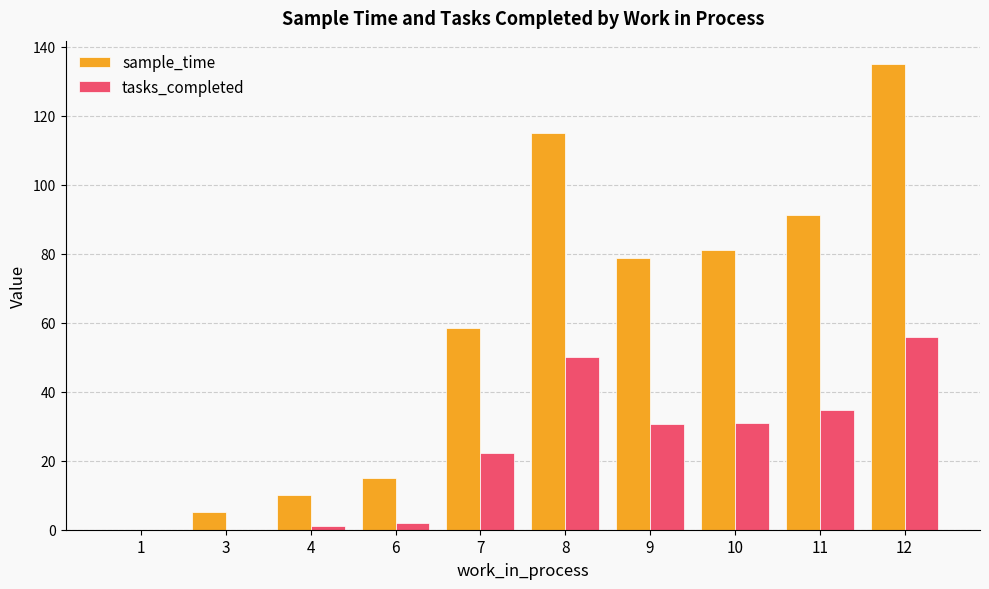

What is the sum of all tasks_completed values?

227.5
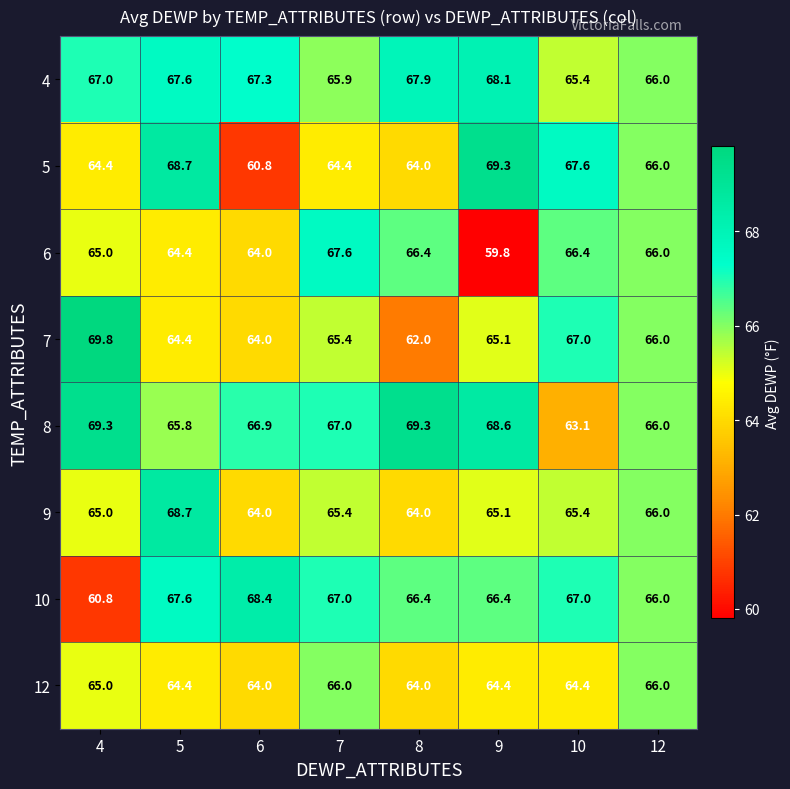

Where does the 7 series first go above 65?

4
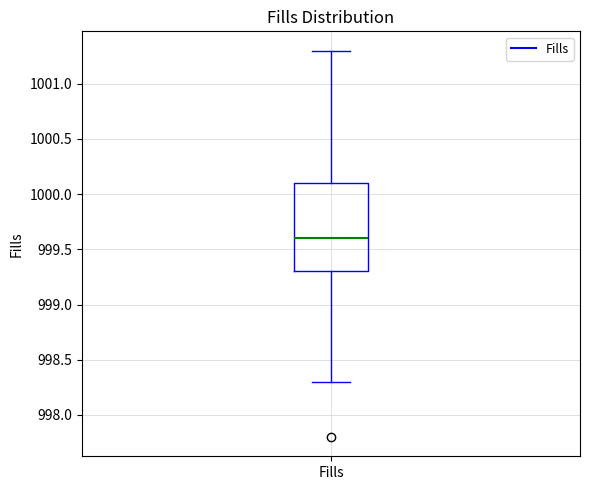

Transcribe this box plot: give where the median line is, the range the box spans, and where the two whiskers end, as read against the y-axis. The values are not printed on the chart, so give them approximately, as read against the axis.

median 999.6, box 999.3 to 1000.1, whiskers 998.3 to 1001.3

**INSTRUCTION**
Render every line of the entries above as a Markdown table with two columns, Row and Text, where Row numbers each line and Text holds the line itself. Skip blank lines and leave the pictures out.

**ANSWER TO THE PROBLEM**
| Row | Text |
|---|---|
| 1 | What is the sum of all tasks_completed values? |
| 2 | 227.5 |
| 3 | Where does the 7 series first go above 65? |
| 4 | 4 |
| 5 | Transcribe this box plot: give where the median line is, the range the box spans, and where the two whiskers end, as read against the y-axis. The values are not printed on the chart, so give them approximately, as read against the axis. |
| 6 | median 999.6, box 999.3 to 1000.1, whiskers 998.3 to 1001.3 |